The company has framed a code of conduct for prevention of Insider Trading based on SEBI (Insider Trading) Regulations, 1992. This code is applicable to all directors/officers/designated employees. The code ensures the prevention of dealing in company's shares by persons having access to unpublished price sensitive information.

12. Disclosures

i. There were no materially significant related party transactions that may have potential conflict with the interests of company at large.

ii. There are no non-compliances by the Company on any matter related to capital markets, during the last three years. There were no penalties, strictures imposed on the Company by Stock Exchange or SEBI or any statutory authority, on any matter related to capital markets, during the last three years.

iii. The Company has a Whistle Blower policy. No personnel has been denied access to the audit committee.

iv. The Company has complied with all the mandatory requirements of this clause. With regard to adoption of non mandatory requirements, the non-Executive Chairman has been provided with a Chairman's office at the Company's expense. A remuneration committee has been formed to determine the remuneration of executive directors.

v. Investor complaints of non-receipt of dividends, non-receipt of annual report etc., forwarded by SEBI are periodically resolved and updated into SCORES (SEBI Complaints Redress System) website and no complaints is pending during the year under review.

vi. Performance Evaluation of Directors, Board and Committees are given in the Directors report.

vii. policy on dealing with Related Party Transactions has been disclosed on the website of the Company, which can be accessed at the weblink ww.empeegroup.co.in.
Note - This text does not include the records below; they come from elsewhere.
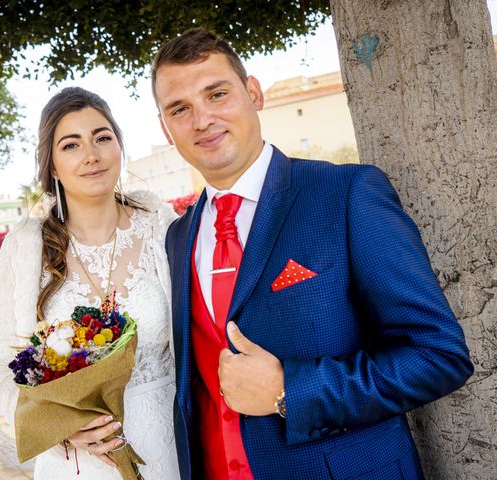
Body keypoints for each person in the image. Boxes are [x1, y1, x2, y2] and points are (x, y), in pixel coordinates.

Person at [153, 28, 474, 480]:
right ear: (166, 130)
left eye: (217, 94)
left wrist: (291, 391)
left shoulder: (346, 194)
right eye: (180, 109)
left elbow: (438, 355)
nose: (201, 119)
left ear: (253, 93)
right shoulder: (178, 236)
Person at [0, 87, 180, 479]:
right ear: (52, 165)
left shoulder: (162, 229)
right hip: (77, 464)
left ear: (119, 146)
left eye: (102, 138)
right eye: (71, 145)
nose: (91, 155)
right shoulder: (25, 250)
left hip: (170, 446)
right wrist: (58, 427)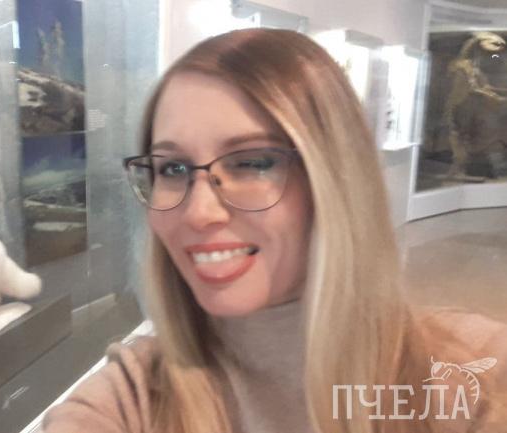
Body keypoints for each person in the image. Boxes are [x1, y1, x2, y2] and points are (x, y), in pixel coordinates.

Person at [42, 28, 507, 433]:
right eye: (173, 168)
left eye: (252, 163)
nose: (199, 213)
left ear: (334, 179)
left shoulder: (476, 376)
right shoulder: (131, 397)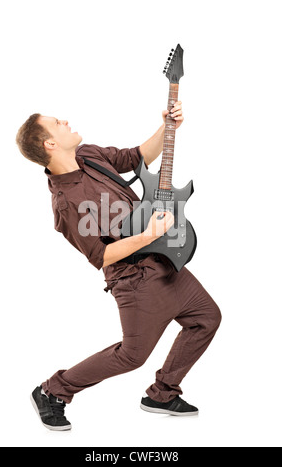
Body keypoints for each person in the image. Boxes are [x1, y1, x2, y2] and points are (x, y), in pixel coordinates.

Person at [16, 103, 221, 431]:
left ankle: (162, 394)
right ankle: (52, 391)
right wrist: (149, 234)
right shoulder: (66, 202)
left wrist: (168, 128)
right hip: (134, 277)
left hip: (163, 258)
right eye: (57, 123)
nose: (65, 120)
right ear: (49, 144)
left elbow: (136, 156)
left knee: (206, 318)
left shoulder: (88, 154)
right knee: (132, 355)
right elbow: (102, 255)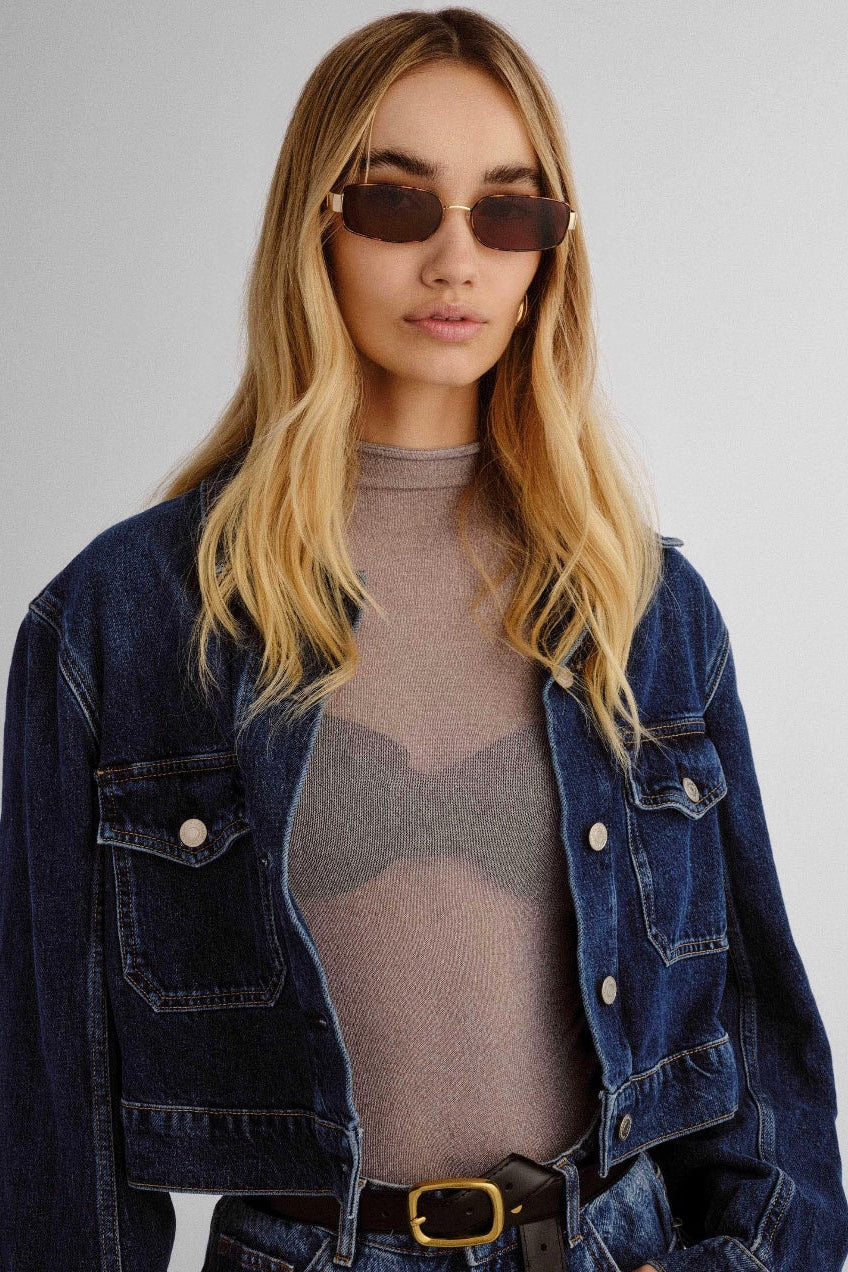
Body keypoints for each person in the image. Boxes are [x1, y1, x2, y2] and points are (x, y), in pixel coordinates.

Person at [1, 8, 846, 1272]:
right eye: (398, 204)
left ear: (546, 258)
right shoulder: (123, 621)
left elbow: (760, 1059)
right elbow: (52, 1112)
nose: (456, 259)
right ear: (317, 227)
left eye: (506, 212)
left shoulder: (641, 606)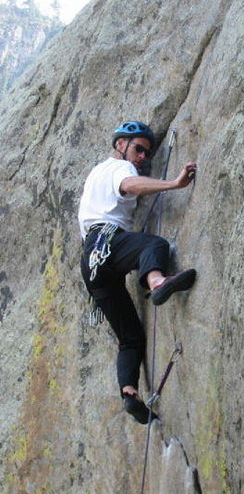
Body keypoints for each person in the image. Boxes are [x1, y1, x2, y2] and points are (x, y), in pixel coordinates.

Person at [78, 121, 197, 424]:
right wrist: (174, 184)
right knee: (152, 245)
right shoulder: (121, 168)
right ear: (121, 145)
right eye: (138, 148)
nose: (142, 156)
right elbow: (128, 186)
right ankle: (157, 281)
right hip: (107, 240)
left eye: (146, 151)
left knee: (130, 338)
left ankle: (129, 392)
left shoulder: (95, 173)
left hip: (92, 263)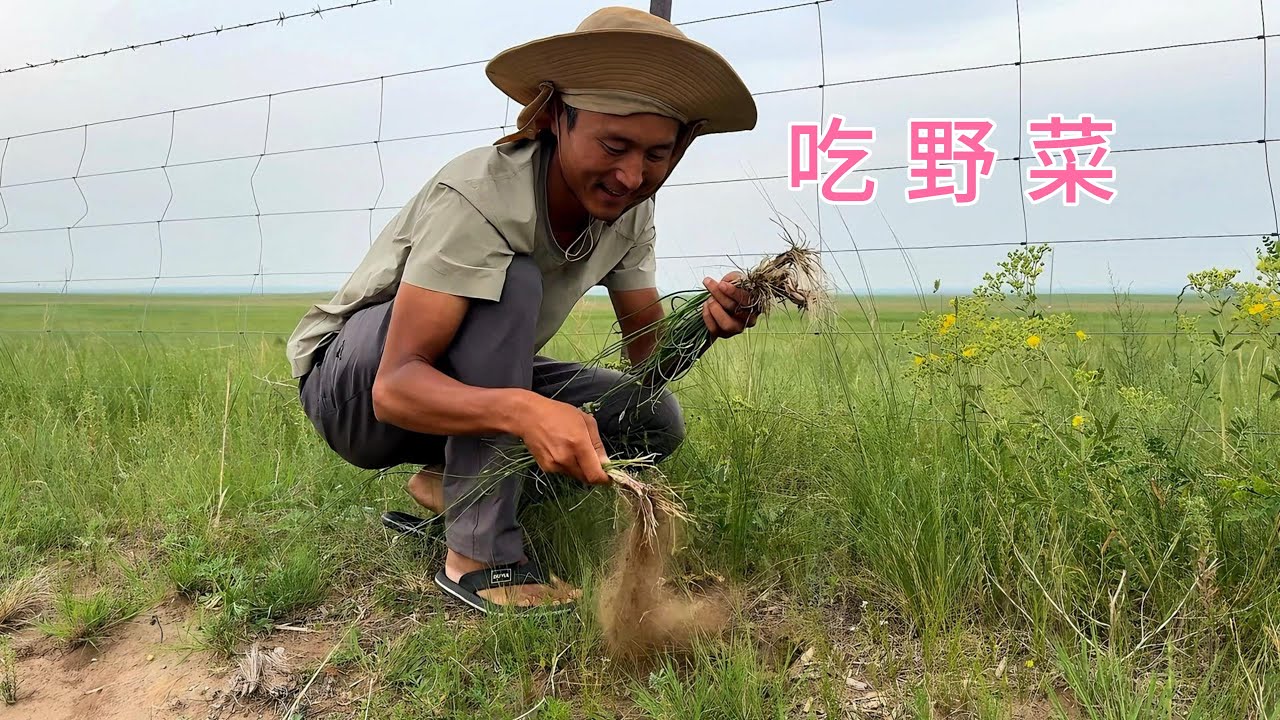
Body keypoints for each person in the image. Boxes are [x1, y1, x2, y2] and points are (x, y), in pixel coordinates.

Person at [285, 6, 759, 614]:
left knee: (651, 418)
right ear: (558, 116)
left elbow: (647, 357)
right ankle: (478, 558)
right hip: (355, 390)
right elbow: (395, 389)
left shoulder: (631, 209)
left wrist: (705, 327)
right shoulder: (482, 196)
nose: (632, 175)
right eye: (614, 146)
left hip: (462, 381)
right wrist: (523, 409)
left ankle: (452, 488)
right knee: (515, 282)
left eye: (658, 155)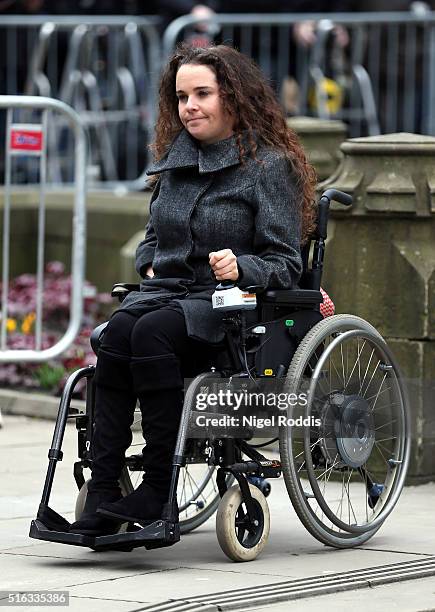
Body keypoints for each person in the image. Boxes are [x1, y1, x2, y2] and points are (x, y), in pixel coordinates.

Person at [69, 43, 316, 536]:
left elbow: (286, 262)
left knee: (151, 335)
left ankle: (158, 487)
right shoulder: (173, 162)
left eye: (203, 93)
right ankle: (102, 490)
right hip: (172, 292)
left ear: (234, 98)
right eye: (182, 96)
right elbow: (153, 240)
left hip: (234, 307)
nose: (190, 107)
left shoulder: (269, 167)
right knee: (116, 334)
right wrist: (151, 263)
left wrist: (240, 265)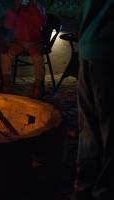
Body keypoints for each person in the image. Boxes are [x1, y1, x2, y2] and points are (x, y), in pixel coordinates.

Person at [71, 1, 114, 200]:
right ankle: (104, 192)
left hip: (90, 46)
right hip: (108, 47)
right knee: (109, 131)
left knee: (89, 129)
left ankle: (83, 187)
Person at [3, 0, 46, 97]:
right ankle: (7, 83)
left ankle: (38, 85)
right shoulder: (17, 7)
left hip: (34, 42)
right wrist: (15, 9)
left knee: (38, 58)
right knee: (5, 55)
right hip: (18, 42)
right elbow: (8, 25)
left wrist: (33, 6)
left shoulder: (38, 7)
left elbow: (41, 23)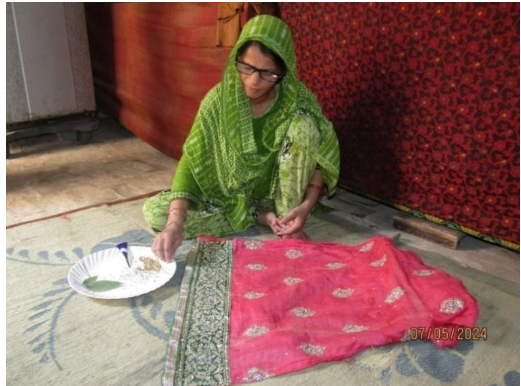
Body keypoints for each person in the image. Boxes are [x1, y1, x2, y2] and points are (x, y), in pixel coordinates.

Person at [143, 15, 340, 262]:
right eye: (246, 67)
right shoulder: (218, 101)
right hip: (227, 195)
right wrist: (174, 224)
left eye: (268, 73)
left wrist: (305, 207)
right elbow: (192, 162)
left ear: (283, 70)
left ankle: (287, 220)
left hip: (278, 194)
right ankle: (259, 216)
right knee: (157, 213)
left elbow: (321, 157)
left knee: (305, 126)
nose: (254, 81)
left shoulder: (298, 100)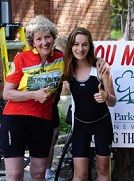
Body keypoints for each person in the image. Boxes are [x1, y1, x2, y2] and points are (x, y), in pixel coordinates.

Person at [0, 15, 63, 181]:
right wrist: (34, 94)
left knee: (38, 174)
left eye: (48, 37)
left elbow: (83, 61)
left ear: (53, 37)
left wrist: (98, 60)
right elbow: (7, 93)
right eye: (39, 39)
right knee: (14, 174)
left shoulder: (61, 59)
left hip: (42, 120)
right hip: (15, 119)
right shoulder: (22, 58)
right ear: (32, 42)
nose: (44, 42)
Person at [63, 27, 116, 181]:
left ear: (90, 46)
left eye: (85, 44)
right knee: (80, 174)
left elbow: (113, 101)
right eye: (76, 44)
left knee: (103, 171)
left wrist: (106, 96)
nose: (80, 49)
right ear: (71, 46)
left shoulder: (100, 68)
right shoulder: (67, 69)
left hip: (102, 124)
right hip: (80, 125)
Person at [45, 35, 68, 180]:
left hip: (53, 106)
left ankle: (48, 170)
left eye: (64, 54)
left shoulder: (64, 64)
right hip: (38, 106)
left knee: (53, 138)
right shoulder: (47, 61)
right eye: (58, 51)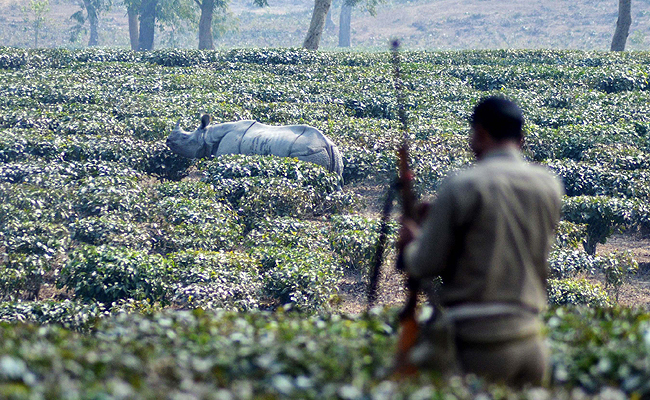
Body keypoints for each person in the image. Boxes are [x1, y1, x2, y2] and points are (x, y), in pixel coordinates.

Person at [398, 96, 564, 387]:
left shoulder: (463, 184)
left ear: (481, 134)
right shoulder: (548, 184)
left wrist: (413, 242)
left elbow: (426, 263)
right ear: (521, 139)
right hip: (532, 341)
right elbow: (501, 231)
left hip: (479, 344)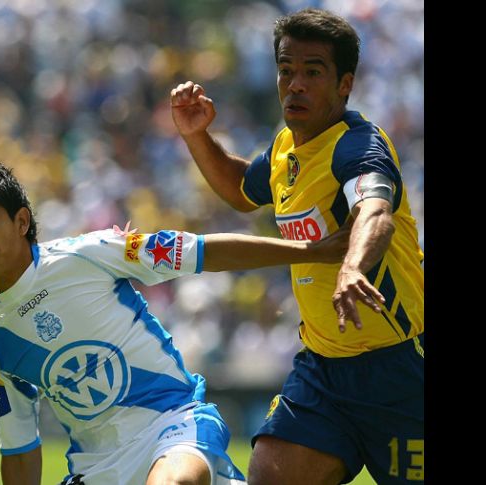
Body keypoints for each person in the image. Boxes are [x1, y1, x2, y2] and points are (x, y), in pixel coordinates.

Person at [0, 155, 347, 485]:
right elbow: (18, 445)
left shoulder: (90, 254)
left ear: (22, 222)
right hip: (96, 468)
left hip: (173, 426)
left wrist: (313, 249)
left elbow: (205, 254)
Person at [170, 8, 423, 485]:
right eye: (287, 70)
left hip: (402, 369)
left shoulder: (357, 146)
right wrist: (197, 136)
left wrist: (353, 267)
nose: (295, 84)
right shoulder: (288, 147)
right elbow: (242, 189)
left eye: (312, 72)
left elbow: (376, 212)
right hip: (323, 372)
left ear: (344, 84)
viii. Pecuniary relationship or transactions of the non-executive directors vis-a-vis the company.- Nil

ix. Number of shares and convertible instruments held by non-executive directors - Nil

13. Subsidiary Companies

The minutes of the board meetings of the subsidiary companies namely, M/s.Empee Power Company (India) Ltd. and M/s.Appollo Wind Energy Pvt Ltd. is placed before the Board of Directors of the Company for their review.

14. Compliance with Corporate Governance Norms

The Company has complied with the mandatory requirements of the code of corporate governance as stipulated in clause 49 and 54 of the listing agreement with the stock exchanges. The certificate from statutory auditors is annexed to the Directors' Report. 

15. Means of communication

The Company is publishing quarterly unaudited / annual audited financial results in the Business Standard and Andhra Jothi (vernacular language). The Company has posted the quarterly/ annual results in the Company's website www.empeegroup.co.in. No presentations were made to institutional investors or to the analysts during the period. 

16. General Shareholder Information 

i. AGM Date, time and venue

22.09.2015 at 11.30 a.m. 

 Ayyapareddipalem Village     Naidupet-524 126  Nellore District, Andhra Pradesh 

ii.  Financial year

2014-15 

 iii. For the year ended 2015-16  

 First quarter result Before 14th August, 2015 

 Second quarter result Before 14th November, 2015 

 Third quarter results Before 14th February, 2016 

 Fourth quarter results Before 14th May, 2016 

 iii. Date of Book closure

16th September 2015 to 22nd September 2015  (both days inclusive) 

 iv. Listing on Stock Exchanges

BSE Limited 

v. Stock Code

500132 

vi Registrars and Share Transfer Agents

M/s.Cameo Corporate Services Limited

No.1, Subramaniam Building,Club House Road, Chennai - 600 002

vii Share Transfer system 

Share transfers are registered and returned within a period of 30 days from the date of receipt, if the documents are clear in all respects, by the Committee which meets every week. 

viii. Dematerialisation of shareholding and liquidity

94.11% of total equity share capital is held in dematerialized form with NSDL and CDSL. 

 ix. Outstanding GDR/ADR/Warrants or any convertible instruments, conversion date and impact on equity

 Nil 

 xiv. Plant locations

1.Andhra Pradesh Unit :Ayyapareddipalem Village Naidupet-524 126 Nellore District, Andhra Pradesh.

2. Tamilnadu Unit: Idaikkai Village Ambasamudram Taluk Tirunelveli District Tamilnadu.